## Objetivo
Repite sin ningún cambio la parte de los datos que empieza en la línea que contiene "See the attached" y sigue hasta el final de los datos, con las dos puntas incluidas.

## Datos del ejercicio
»»

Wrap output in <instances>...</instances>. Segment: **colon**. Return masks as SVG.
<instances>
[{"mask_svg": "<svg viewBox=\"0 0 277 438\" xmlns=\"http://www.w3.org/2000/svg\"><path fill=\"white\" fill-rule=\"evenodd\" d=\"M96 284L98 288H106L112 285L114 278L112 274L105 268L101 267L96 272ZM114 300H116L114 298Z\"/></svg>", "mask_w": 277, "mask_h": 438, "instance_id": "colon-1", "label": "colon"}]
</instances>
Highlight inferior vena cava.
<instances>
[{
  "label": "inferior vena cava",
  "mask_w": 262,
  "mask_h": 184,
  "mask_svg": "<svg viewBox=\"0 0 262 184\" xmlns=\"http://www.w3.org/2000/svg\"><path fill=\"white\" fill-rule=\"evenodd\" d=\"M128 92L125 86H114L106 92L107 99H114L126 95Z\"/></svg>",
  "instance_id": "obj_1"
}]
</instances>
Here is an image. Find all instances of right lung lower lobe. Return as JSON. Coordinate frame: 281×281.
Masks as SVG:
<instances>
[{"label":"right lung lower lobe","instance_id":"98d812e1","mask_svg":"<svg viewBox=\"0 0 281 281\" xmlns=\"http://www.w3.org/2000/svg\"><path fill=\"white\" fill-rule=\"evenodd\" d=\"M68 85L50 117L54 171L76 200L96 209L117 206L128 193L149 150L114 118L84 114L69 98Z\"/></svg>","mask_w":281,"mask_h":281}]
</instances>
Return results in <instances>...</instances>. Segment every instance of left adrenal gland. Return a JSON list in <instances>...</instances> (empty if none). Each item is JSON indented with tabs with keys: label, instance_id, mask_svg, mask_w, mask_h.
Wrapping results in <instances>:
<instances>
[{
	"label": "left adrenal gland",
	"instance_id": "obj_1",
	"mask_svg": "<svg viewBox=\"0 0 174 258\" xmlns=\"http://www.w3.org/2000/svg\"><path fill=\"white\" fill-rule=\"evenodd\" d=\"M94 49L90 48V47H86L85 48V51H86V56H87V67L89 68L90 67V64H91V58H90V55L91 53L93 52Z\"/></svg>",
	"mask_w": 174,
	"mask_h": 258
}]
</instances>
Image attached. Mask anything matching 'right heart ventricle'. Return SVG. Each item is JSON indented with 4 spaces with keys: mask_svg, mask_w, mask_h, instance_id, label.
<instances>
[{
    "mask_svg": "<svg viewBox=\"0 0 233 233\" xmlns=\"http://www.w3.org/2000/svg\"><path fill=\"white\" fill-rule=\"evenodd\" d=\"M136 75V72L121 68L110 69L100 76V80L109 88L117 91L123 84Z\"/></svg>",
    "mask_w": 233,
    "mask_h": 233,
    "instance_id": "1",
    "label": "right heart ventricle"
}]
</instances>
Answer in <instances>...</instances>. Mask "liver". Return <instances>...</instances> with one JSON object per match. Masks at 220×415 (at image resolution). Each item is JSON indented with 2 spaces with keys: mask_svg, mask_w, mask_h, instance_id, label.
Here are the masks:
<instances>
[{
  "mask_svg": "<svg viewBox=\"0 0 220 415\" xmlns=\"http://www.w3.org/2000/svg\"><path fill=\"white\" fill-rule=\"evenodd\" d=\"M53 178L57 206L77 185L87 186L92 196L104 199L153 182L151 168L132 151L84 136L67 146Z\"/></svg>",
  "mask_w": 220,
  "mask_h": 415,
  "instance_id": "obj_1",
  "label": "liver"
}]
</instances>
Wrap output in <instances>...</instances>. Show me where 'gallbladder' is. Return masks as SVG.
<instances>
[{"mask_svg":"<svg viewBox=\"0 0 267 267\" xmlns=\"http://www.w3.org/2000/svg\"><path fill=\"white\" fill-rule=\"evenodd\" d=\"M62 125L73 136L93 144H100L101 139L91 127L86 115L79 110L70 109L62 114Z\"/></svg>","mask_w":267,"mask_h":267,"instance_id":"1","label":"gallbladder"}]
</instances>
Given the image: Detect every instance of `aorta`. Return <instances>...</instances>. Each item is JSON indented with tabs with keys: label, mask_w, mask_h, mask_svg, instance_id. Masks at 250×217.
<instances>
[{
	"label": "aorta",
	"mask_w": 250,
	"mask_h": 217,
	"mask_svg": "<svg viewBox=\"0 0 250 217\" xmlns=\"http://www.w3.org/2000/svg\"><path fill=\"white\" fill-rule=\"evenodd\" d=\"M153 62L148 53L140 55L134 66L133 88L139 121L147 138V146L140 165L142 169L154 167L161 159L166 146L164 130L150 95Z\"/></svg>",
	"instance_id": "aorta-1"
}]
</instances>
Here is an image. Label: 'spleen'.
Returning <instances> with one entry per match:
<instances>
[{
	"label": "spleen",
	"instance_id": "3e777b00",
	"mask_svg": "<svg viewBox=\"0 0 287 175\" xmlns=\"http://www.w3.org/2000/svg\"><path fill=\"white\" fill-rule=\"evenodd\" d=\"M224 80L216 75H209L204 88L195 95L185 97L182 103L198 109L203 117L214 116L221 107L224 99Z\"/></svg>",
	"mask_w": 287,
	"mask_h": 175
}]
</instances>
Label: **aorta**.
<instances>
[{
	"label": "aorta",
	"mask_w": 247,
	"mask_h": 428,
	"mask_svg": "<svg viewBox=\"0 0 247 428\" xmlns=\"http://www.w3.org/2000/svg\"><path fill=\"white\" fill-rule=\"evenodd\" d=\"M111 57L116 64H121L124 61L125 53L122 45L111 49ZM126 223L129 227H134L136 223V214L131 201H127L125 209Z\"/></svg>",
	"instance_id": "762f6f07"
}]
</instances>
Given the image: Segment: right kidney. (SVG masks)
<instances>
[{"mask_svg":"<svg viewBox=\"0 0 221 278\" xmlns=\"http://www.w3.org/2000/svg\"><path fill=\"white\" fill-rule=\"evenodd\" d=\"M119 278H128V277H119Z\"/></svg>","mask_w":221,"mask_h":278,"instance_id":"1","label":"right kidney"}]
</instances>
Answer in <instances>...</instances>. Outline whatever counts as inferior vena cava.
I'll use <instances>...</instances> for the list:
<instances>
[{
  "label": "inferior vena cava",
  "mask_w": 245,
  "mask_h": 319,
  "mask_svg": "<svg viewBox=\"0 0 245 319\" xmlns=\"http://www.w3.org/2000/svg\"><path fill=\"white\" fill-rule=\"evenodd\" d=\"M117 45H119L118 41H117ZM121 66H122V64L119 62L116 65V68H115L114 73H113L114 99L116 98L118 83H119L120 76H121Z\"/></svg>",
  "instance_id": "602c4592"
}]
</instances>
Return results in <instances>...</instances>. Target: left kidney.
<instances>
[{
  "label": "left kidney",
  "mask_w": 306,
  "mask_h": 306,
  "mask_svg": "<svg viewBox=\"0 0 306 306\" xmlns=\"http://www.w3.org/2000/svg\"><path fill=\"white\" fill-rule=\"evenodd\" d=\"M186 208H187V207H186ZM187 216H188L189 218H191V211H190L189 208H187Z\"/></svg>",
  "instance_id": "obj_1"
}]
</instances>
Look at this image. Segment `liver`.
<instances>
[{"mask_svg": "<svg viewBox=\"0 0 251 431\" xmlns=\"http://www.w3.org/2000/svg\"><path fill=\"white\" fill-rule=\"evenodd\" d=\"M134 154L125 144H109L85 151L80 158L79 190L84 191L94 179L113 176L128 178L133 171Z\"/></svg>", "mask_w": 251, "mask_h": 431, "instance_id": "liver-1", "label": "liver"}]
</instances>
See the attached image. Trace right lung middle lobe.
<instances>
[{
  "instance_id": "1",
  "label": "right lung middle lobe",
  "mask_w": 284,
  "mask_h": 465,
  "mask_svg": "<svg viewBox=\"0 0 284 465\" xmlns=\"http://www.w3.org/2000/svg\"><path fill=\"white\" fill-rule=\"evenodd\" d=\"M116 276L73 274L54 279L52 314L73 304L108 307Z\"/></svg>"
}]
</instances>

««

## Ejercicio resuelto
See the attached image. Trace right lung middle lobe.
<instances>
[{
  "instance_id": "1",
  "label": "right lung middle lobe",
  "mask_w": 284,
  "mask_h": 465,
  "mask_svg": "<svg viewBox=\"0 0 284 465\" xmlns=\"http://www.w3.org/2000/svg\"><path fill=\"white\" fill-rule=\"evenodd\" d=\"M116 276L73 274L54 279L52 314L73 304L108 307Z\"/></svg>"
}]
</instances>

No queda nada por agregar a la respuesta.